Editor’s note: Jan. 18, 2018 marks the 107th anniversary of the first landing of an aircraft on a Navy ship in 1911. This article was originally published in the July 2011 edition of Aviation History Magazine.
Naval aviation certainly has come a long way in the 100 years since the U.S. Navy committed to purchasing its first aircraft, a Curtiss A-1 Triad (so named because it could operate on land, water and in the air), on May 8, 1911. That first Navy amphibian sported a 75-hp V-8 engine capable of pushing it to a maximum speed of 60 mph. Today Navy F/A-18s boasting twin turbofans max out at nearly 1,200 mph.
On November 14, 1910, Eugene Ely demonstrated that an airplane could be launched from a ship when he flew a Curtiss Model D pusher off a platform built onto the cruiser Birmingham as it lay at anchor in Hampton Roads, Va. The demonstration nearly ended in disaster when Ely plunged to within feet of the water after clearing the deck, damaging his propeller but remaining aloft. (Ely, who couldn’t swim, wore inflated bicycle inner tubes, just in case.) Two months later, on January 18, 1911, he landed the Curtiss biplane on a deck erected on the cruiser Pennsylvania in San Francisco Bay. His landing was aided by a tailhook—the first ever—and arrestor cables attached to sandbags.
Despite Ely’s successful demonstrations, the Navy remained unconvinced of the airplane’s utility until Glenn Curtiss himself demonstrated his “hydroaeroplane” on February 17, 1911, in San Diego Harbor. Curtiss flew the floatplane out to Pennsylvania, and was lifted aboard with a crane. Following lunch with the ship’s officers, the aviator and his hydroaeroplane were hoisted back into the water, and he returned to North Island.
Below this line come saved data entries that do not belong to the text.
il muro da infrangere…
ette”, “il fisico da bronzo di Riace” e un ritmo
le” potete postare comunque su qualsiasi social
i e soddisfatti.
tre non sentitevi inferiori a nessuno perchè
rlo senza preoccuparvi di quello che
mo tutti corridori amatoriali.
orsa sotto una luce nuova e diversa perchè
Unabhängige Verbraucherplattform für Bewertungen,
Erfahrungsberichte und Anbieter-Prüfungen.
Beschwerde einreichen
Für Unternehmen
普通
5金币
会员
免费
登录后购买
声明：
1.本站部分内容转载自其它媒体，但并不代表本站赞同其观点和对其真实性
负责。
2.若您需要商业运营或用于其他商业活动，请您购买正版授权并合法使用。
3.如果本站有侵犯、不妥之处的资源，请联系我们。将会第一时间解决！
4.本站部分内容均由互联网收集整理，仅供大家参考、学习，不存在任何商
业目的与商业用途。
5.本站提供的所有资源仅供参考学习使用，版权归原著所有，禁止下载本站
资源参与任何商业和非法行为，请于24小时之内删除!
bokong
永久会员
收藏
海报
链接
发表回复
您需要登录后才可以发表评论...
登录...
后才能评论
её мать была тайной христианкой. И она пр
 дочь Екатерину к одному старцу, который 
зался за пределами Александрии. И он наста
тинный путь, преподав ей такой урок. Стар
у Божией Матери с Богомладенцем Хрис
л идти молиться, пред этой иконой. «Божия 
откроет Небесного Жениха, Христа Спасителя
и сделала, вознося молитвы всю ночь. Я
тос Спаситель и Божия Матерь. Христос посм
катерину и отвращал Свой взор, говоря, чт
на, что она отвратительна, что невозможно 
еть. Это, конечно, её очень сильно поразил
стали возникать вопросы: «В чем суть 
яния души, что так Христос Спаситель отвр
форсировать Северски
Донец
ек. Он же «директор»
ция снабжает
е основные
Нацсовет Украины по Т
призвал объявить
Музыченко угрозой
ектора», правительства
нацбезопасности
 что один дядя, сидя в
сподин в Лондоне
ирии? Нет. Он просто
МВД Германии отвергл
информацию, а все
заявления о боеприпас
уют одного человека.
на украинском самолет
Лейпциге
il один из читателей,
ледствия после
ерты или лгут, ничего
As an article on the Glenn H. Curtiss Museum website observes, “These three significant demonstrations involving the U.S. naval warships pointed the way to future progress in seaplane aviation, anticipating battleships carrying seaplane ‘spotter’ aircraft and, ultimately, carrier-based air operations.” Ironically for Curtiss, whom the museum considers “the father of naval aviation,” the aircraft with which he became most identified—the floatplane and the flying boat—would eventually outlive their usefulness, phased out by the Navy in 1967 in favor of helicopters and special-purpose airplanes.